Personal Note

Experience with (pre)diabetes

  • diabetes
  • health

A year ago I found out I was potentially prediabetic. That word - potentially - stuck with me. It meant that I had to seriously re-evaluate my habits, but (luckily) still had time to control my destiny.

I was initially shocked, but I soon began researching ways that people had dealt with similar situations. I consulted online blogs, an online tele-doc, family members, and Reddit.

For the following months, I made the following changes to my lifestyle:

  • Lifting weights 3-4 times per week
  • ~10 miles of running per week
  • Short walks after every meal
  • ~100g carbs/day, 150g protein/day, 15g fiber supplements
  • No alcohol, no junk food
  • 8 hours of sleep

I later retested and my A1C had declined into the healthy range, clear of (pre)diabetes(!)

I felt thankful and truly lucky that my lifestyle adjustments worked. In the hope of helping others in the same situation, I published a post on Reddit’s r/Prediabetes thread to share my experience, and I was (briefly) their top trending post.

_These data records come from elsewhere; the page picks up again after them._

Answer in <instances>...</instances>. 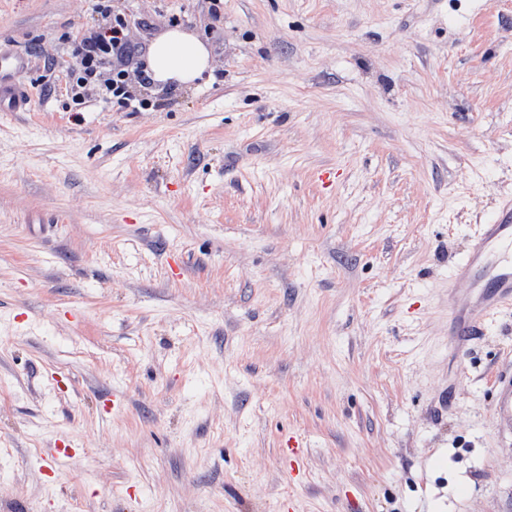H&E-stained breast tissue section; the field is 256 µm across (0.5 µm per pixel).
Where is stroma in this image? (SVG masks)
<instances>
[{"label": "stroma", "instance_id": "stroma-1", "mask_svg": "<svg viewBox=\"0 0 512 512\" xmlns=\"http://www.w3.org/2000/svg\"><path fill=\"white\" fill-rule=\"evenodd\" d=\"M112 3L212 76L138 54L149 109L72 111L95 0H0V512H512V308L450 334L512 195V0ZM210 54V47L200 38L171 29L150 43L146 69L156 85H193L210 69ZM149 75L141 66L139 78L143 84L150 82ZM30 67L21 54L6 51L0 46V111H25L31 95L23 80Z\"/></svg>", "mask_w": 512, "mask_h": 512}]
</instances>
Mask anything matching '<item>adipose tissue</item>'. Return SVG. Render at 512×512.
Masks as SVG:
<instances>
[{
  "label": "adipose tissue",
  "mask_w": 512,
  "mask_h": 512,
  "mask_svg": "<svg viewBox=\"0 0 512 512\" xmlns=\"http://www.w3.org/2000/svg\"><path fill=\"white\" fill-rule=\"evenodd\" d=\"M211 50L200 38L179 29L158 35L145 57L154 84L191 85L209 68Z\"/></svg>",
  "instance_id": "ef3b65f1"
}]
</instances>
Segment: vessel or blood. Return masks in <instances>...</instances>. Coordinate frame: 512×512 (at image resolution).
<instances>
[{"label":"vessel or blood","instance_id":"obj_1","mask_svg":"<svg viewBox=\"0 0 512 512\" xmlns=\"http://www.w3.org/2000/svg\"><path fill=\"white\" fill-rule=\"evenodd\" d=\"M30 67L21 54L0 49V111L26 110L31 95L23 80ZM456 278L468 280L479 293L474 303L480 309L476 318L463 310L452 313L455 335L478 336L486 318L512 306V200H505L494 223L479 227L471 249L455 271Z\"/></svg>","mask_w":512,"mask_h":512}]
</instances>
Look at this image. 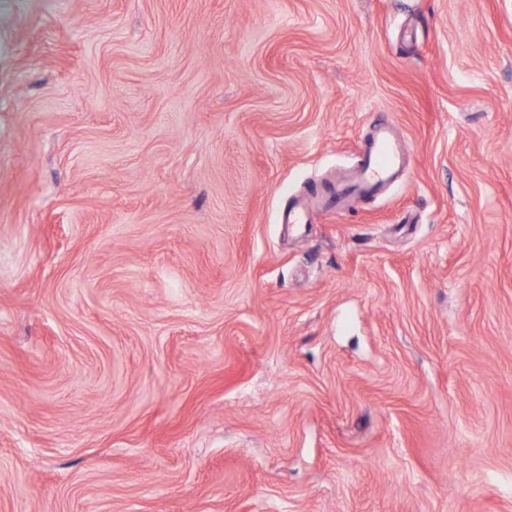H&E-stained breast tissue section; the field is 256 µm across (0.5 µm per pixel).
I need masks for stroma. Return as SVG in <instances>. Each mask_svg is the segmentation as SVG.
Listing matches in <instances>:
<instances>
[{"label":"stroma","mask_w":512,"mask_h":512,"mask_svg":"<svg viewBox=\"0 0 512 512\" xmlns=\"http://www.w3.org/2000/svg\"><path fill=\"white\" fill-rule=\"evenodd\" d=\"M0 512H512V0H0ZM404 144L391 136L386 125L366 150L362 163L349 176L351 188L374 193L393 179L405 164Z\"/></svg>","instance_id":"1"}]
</instances>
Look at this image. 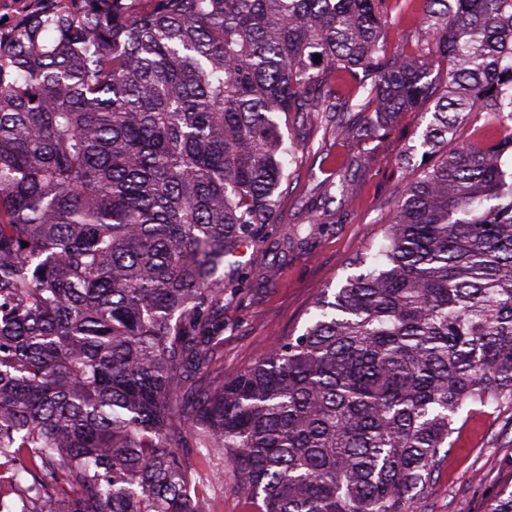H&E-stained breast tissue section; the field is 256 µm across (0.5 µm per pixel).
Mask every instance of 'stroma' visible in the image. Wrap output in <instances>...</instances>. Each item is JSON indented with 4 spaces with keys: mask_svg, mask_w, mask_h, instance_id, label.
Masks as SVG:
<instances>
[{
    "mask_svg": "<svg viewBox=\"0 0 512 512\" xmlns=\"http://www.w3.org/2000/svg\"><path fill=\"white\" fill-rule=\"evenodd\" d=\"M421 4L399 0L385 28L390 47L420 40ZM421 121L406 112L370 146L341 136L329 139L325 153L300 154L299 176L281 193L276 222L258 242L224 259L242 278L224 288L221 361L198 375V384L233 377L277 339L301 334L324 291L358 274L355 259L379 249L404 194L400 162L424 161ZM457 426L448 459L417 501V512H486L501 490L512 487V400L462 413ZM199 497L203 512H253L228 474L218 487L200 489Z\"/></svg>",
    "mask_w": 512,
    "mask_h": 512,
    "instance_id": "stroma-1",
    "label": "stroma"
}]
</instances>
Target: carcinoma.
I'll return each instance as SVG.
<instances>
[{
  "label": "carcinoma",
  "mask_w": 512,
  "mask_h": 512,
  "mask_svg": "<svg viewBox=\"0 0 512 512\" xmlns=\"http://www.w3.org/2000/svg\"><path fill=\"white\" fill-rule=\"evenodd\" d=\"M389 2L81 0L16 24L0 467L33 478L18 512H202L226 465L256 512H415L460 413L512 399V0H423L426 53L389 51ZM430 104L431 161L366 271L195 384L240 277L224 258L274 223L309 148L281 125L368 144Z\"/></svg>",
  "instance_id": "cac0c4a2"
}]
</instances>
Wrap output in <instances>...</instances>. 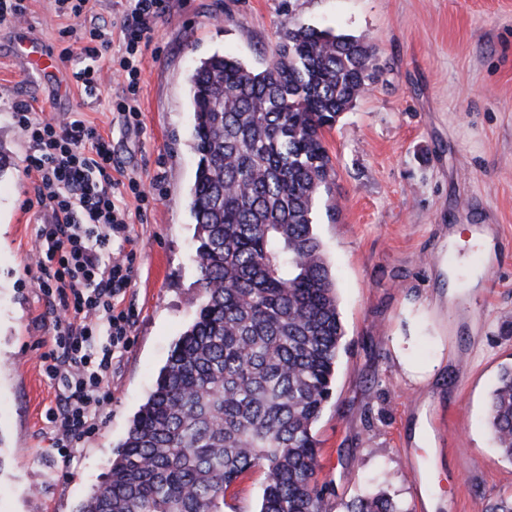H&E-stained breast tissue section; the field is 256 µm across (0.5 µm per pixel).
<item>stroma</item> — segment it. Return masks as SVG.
<instances>
[{"mask_svg":"<svg viewBox=\"0 0 512 512\" xmlns=\"http://www.w3.org/2000/svg\"><path fill=\"white\" fill-rule=\"evenodd\" d=\"M26 5L22 22L0 24V512H78L101 481L198 305L188 77L216 52L263 66L290 21L359 37L377 63L325 133L335 186L315 212L345 328L314 428L330 512L365 490L408 512H484L512 492V462L487 426L496 374L512 364V0H170L144 51L134 126L110 108L121 78L106 74L89 97L70 83L71 64L48 80L31 59L61 50L64 28L116 24L122 0H93L78 21L52 0ZM17 100L47 116L81 112L152 198L130 218L135 277L121 306L134 318L112 362V401L67 454L52 446L61 387L41 365L53 336L35 279L43 215L25 206L33 179ZM457 224L490 226L496 251L488 265L457 249L451 283L438 266ZM484 265V281L467 288Z\"/></svg>","mask_w":512,"mask_h":512,"instance_id":"1","label":"stroma"}]
</instances>
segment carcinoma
Returning a JSON list of instances; mask_svg holds the SVG:
<instances>
[{"mask_svg": "<svg viewBox=\"0 0 512 512\" xmlns=\"http://www.w3.org/2000/svg\"><path fill=\"white\" fill-rule=\"evenodd\" d=\"M376 72L360 38L286 23L255 69L215 53L189 77L198 155L189 209L200 305L78 512H224L258 468L259 512H327L314 434L345 336L313 228L336 171L324 141ZM488 424L512 459V366ZM343 512H408L385 492Z\"/></svg>", "mask_w": 512, "mask_h": 512, "instance_id": "carcinoma-1", "label": "carcinoma"}]
</instances>
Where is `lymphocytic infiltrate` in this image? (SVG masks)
Masks as SVG:
<instances>
[{"label":"lymphocytic infiltrate","mask_w":512,"mask_h":512,"mask_svg":"<svg viewBox=\"0 0 512 512\" xmlns=\"http://www.w3.org/2000/svg\"><path fill=\"white\" fill-rule=\"evenodd\" d=\"M169 9V0H127L118 31L94 25L69 44L63 60L79 58L72 79L87 96L104 82L101 61L120 39L122 49L113 61L124 78L122 95L114 101L126 123L136 124L143 70V48L154 27ZM13 118L30 145L26 169L33 174V195L48 211L50 223L36 235L37 280L54 318V346L43 355L45 374L63 387L61 405L52 413L57 427L55 446L64 453L76 447L94 426L109 394L103 383L112 362L126 347L131 311L119 298L134 278V255H112V241L129 235V212L123 193L147 200L136 177L120 181L112 174V145L81 113L67 118H41L25 102L14 106Z\"/></svg>","instance_id":"lymphocytic-infiltrate-1"}]
</instances>
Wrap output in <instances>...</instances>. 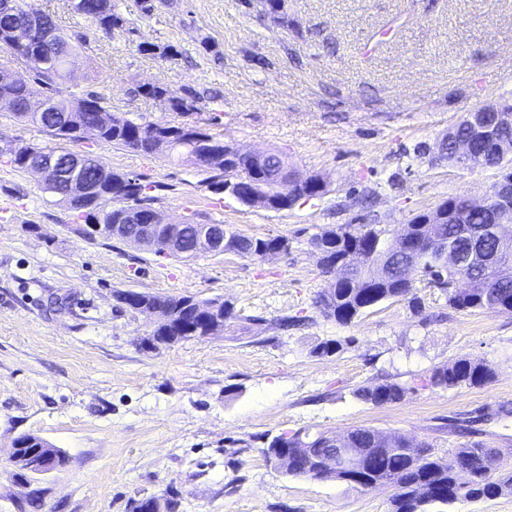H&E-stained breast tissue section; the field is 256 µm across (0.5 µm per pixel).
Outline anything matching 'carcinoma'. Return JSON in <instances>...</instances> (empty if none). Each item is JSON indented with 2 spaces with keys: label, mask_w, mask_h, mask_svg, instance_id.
<instances>
[{
  "label": "carcinoma",
  "mask_w": 512,
  "mask_h": 512,
  "mask_svg": "<svg viewBox=\"0 0 512 512\" xmlns=\"http://www.w3.org/2000/svg\"><path fill=\"white\" fill-rule=\"evenodd\" d=\"M25 10L36 18L44 21L45 28H36L31 44L20 47L11 43L10 27L12 22L0 19V50L9 54V58L0 63V95L8 94L18 101L26 100L30 94L28 86L12 79L15 66H27L38 82L52 87L66 80L69 59L78 52L87 49L88 35L76 31L68 37L65 49L61 54L41 65L35 64L33 45H41L45 35L54 31L62 37L51 15L37 6L35 0H20ZM72 10L89 19L95 27L107 33L124 30L127 19L114 10L112 0H80L72 6ZM167 86L162 83L143 84L138 93L146 98L164 103L174 112L187 114L197 110V96L189 93L191 107H186L166 97ZM111 109L105 98L94 92L67 96L51 94L38 102L27 105L14 115L25 122L40 126L54 137L56 144L52 146L28 145L22 151H15L5 144L0 147V157L6 163L20 170L26 169L28 162L36 157L55 156L58 165L67 168L73 153L66 150L65 144L79 141L76 135L78 128L93 124L98 120V112ZM102 142L116 147H123L142 152L147 155L161 156L172 162H190L199 165L192 159L202 152L224 156V135L196 123L169 124L160 126L145 118L135 121L124 112L112 113V126L102 133ZM86 166L82 174L101 183L97 195L95 209L102 224H128L127 211L137 209L150 213L154 209L157 197L150 194L151 185L137 175H130L108 170L99 174L100 168L88 162L82 156ZM208 174V186L216 187L232 179V173L210 166L202 167ZM442 247L430 248L426 244H415L411 248L413 259L420 268L421 275L408 286L400 281L399 270L403 259L391 262L388 269L389 281L377 282L371 275L360 281L356 286L338 284L334 288L324 287L314 299L315 307L328 319L339 324H348L364 311L380 303L395 298H404L414 305L420 304L416 296L417 285L426 288H440V292L448 294L443 284L453 281L460 272L442 267L441 254L443 248L468 249L469 235L484 236L483 250L473 260L474 271L468 273L469 288L464 298L448 299V304L460 311H482L512 315V274L506 269L494 268L491 272L485 269L494 264V254L498 249V239L488 230L485 216L478 212H469L462 224L439 225ZM350 225L340 224L335 228L322 232L330 237L333 245L332 255L347 258L363 268H370L378 255L393 247V242L385 238L386 229L367 225L366 234L360 243H351L346 237ZM279 237L241 236L239 256L257 259L260 246H269ZM142 300L147 308L159 312L161 316L170 317V323L154 326V336H203L206 323L200 318L184 311L182 305L185 296H170L159 293L144 292ZM202 308L216 310L224 319H241L234 309L219 299L199 300ZM493 378V369L481 360L471 358L457 359L451 364L433 369L423 383L436 388L451 389L461 386H483ZM409 388L397 382H383L369 385L356 390V396L375 406H384L401 401ZM350 446L367 450L365 464L356 475L346 479L339 474L327 477L329 481H339L357 490H367L386 482L394 488L391 500V512H430V507L448 506L458 500H475L494 498L512 494V466L503 464L498 450L488 448L484 443L476 441L468 446L456 448L448 453V458L440 457L432 452L430 445L422 443L415 447L399 434H384L370 428H358L348 432ZM308 433L296 432L288 437V447H276L277 439H272L262 453L266 460L282 474L291 477H305L317 480L318 473L302 453L308 447L305 439ZM19 440L26 443L22 452L41 456L51 452L63 467L67 463L66 455L46 440L31 434H24Z\"/></svg>",
  "instance_id": "cac0c4a2"
}]
</instances>
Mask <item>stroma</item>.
I'll return each instance as SVG.
<instances>
[{
	"instance_id": "stroma-1",
	"label": "stroma",
	"mask_w": 512,
	"mask_h": 512,
	"mask_svg": "<svg viewBox=\"0 0 512 512\" xmlns=\"http://www.w3.org/2000/svg\"><path fill=\"white\" fill-rule=\"evenodd\" d=\"M133 32L96 30L70 0H38L90 48L59 95L92 90L113 111L157 124L212 123L226 143L278 151L327 185L284 211L214 194L192 164L86 138L72 146L109 169L155 185L158 212L195 216L251 236H283L287 254L184 261L115 239L69 231L73 213L42 193L38 175L0 161V512H131L134 501L178 493V512H391L389 489L290 477L261 450L298 430L367 427L430 443L436 454L481 441L512 460V315L458 311L434 288L423 308L389 300L352 323L313 305L324 286L311 240L340 224L397 236L451 197L483 201L495 171L440 159L460 118L512 103V0H285L275 24L243 0H114ZM173 46L176 56L140 52ZM199 101L183 115L142 97L145 83ZM137 290L221 298L236 316L218 335L151 349L149 318L117 297ZM338 341L324 354L319 345ZM461 357L495 377L483 386L422 388ZM408 386L395 404L358 388ZM60 448L65 467L32 483L10 462L18 436Z\"/></svg>"
}]
</instances>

While my recent labs have stayed in a healthy range, the experience left lessons that will stay with me. Diet and exercise really can work, but many people only discover they are at risk after the window for easy prevention has narrowed. Most of what I found online was paywalled, anecdotal, or outdated, which feels wrong for a problem this large—the ADA estimates that over 40 million Americans have diabetes and the CDC estimates that 115 million American adults have prediabetes, yet it still feels under-resourced and under-discussed. I want to help change that however I can - through both diabetes advocacy and open-source health work when opportunities show up.